4 февраля. Три дня тому назад Ведекинд: «Дух земли». Ведекинд и его жена Тилли тоже играют. Ясный, четкий голос женщины. Узкое, похожее на серп луны лицо. Когда она стоит спокойно, ноги как бы разветвляются в стороны. Пьеса ясна и потом, когда оглядываешься назад, так что можно спокойно и с чувством уверенности в себе идти домой. Остается противоречивое впечатление от чего‑то твердо обоснованного и тем не менее по-прежнему чуждого.
Когда я шел в театр, мне было хорошо. Я отведывал свое нутро, как мед. Пил его глоток за глотком. В театре это ощущение сразу же пропало. Впрочем, это было в прошлый раз – «Орфей в аду» с Палленбергом. Постановка была такой плохой, аплодисменты и хохот в стоячих местах партера такими громкими, что я только и мог спастись, сбежав после второго акта и тем самым заставив все умолкнуть.

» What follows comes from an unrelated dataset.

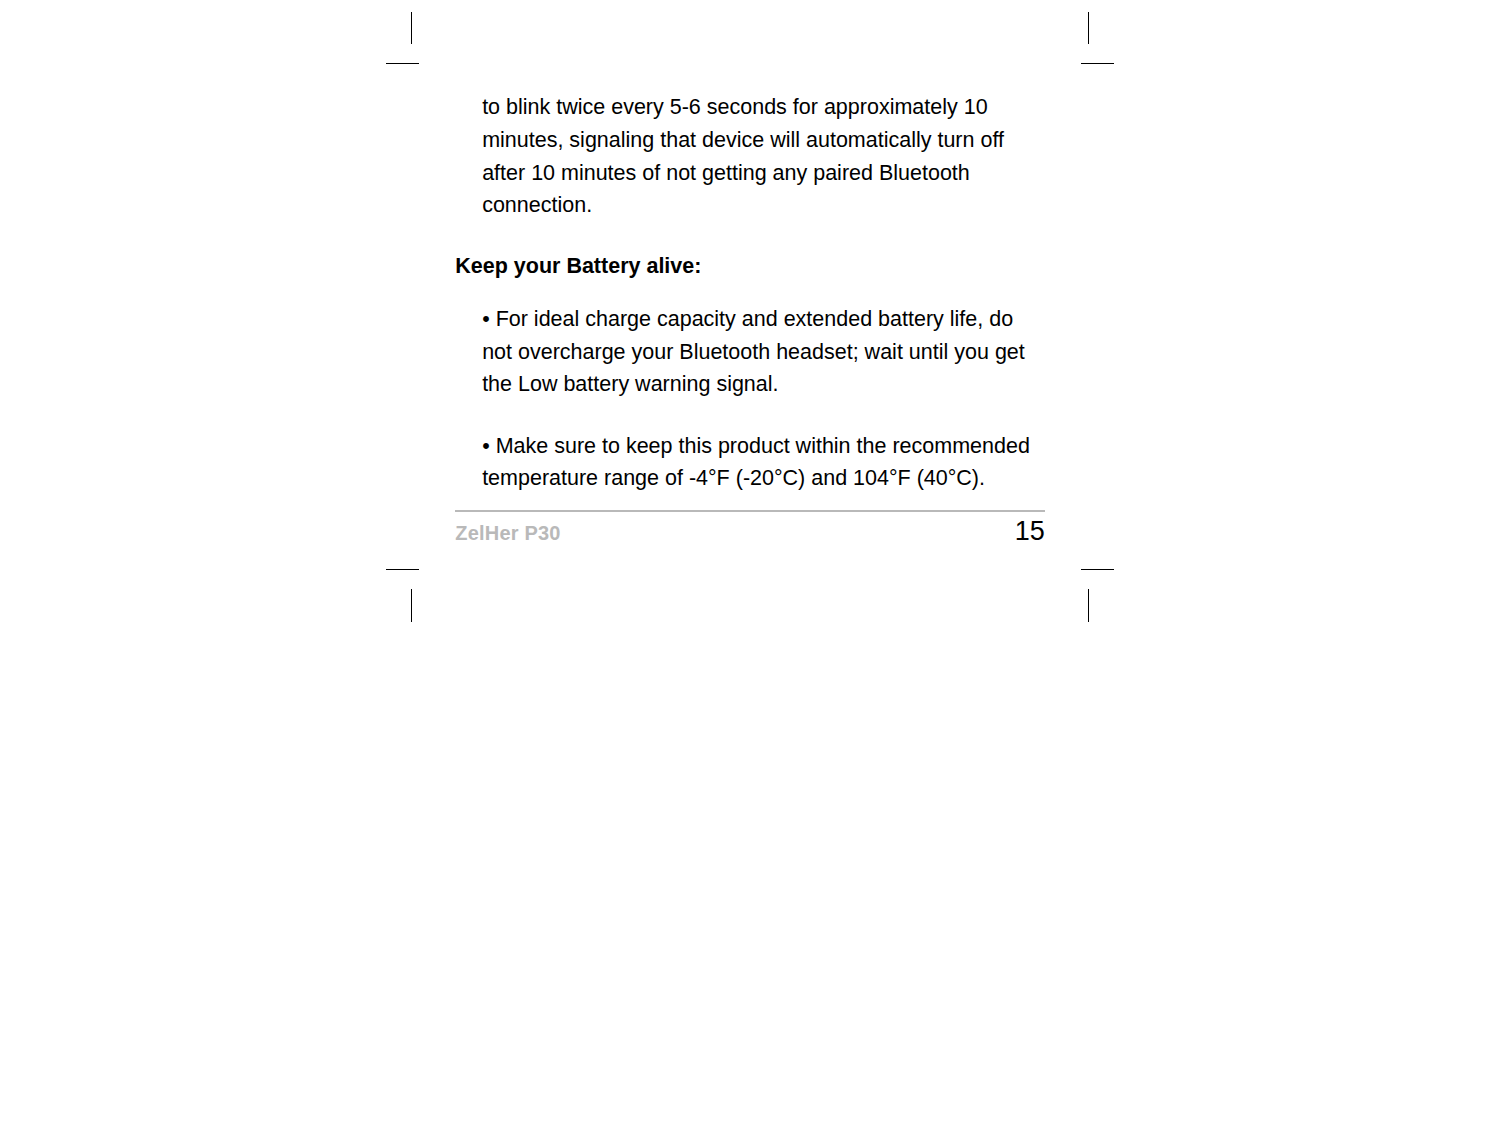to blink twice every 5-6 seconds for approximately 10 minutes, signaling that device will automatically turn off after 10 minutes of not getting any paired Bluetooth connection.
Keep your Battery alive:
• For ideal charge capacity and extended battery life, do not overcharge your Bluetooth headset; wait until you get the Low battery warning signal.
• Make sure to keep this product within the recommended temperature range of -4°F (-20°C) and 104°F (40°C).
ZelHer P30 15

Позавчера написал хорошее письмо в Траутенау по поводу одной гастроли Лёви. Чтение письма меня каждый раз успокаивает и придает сил, настолько крепка в нем невысказанная опора на все хорошее во мне.
Рвение, с каким я читаю о Гёте (беседы с ним, студенческие годы, часы, проведенные с Гёте; пребывание Гёте во Франкфурте), захватывает меня целиком и удерживает от писания.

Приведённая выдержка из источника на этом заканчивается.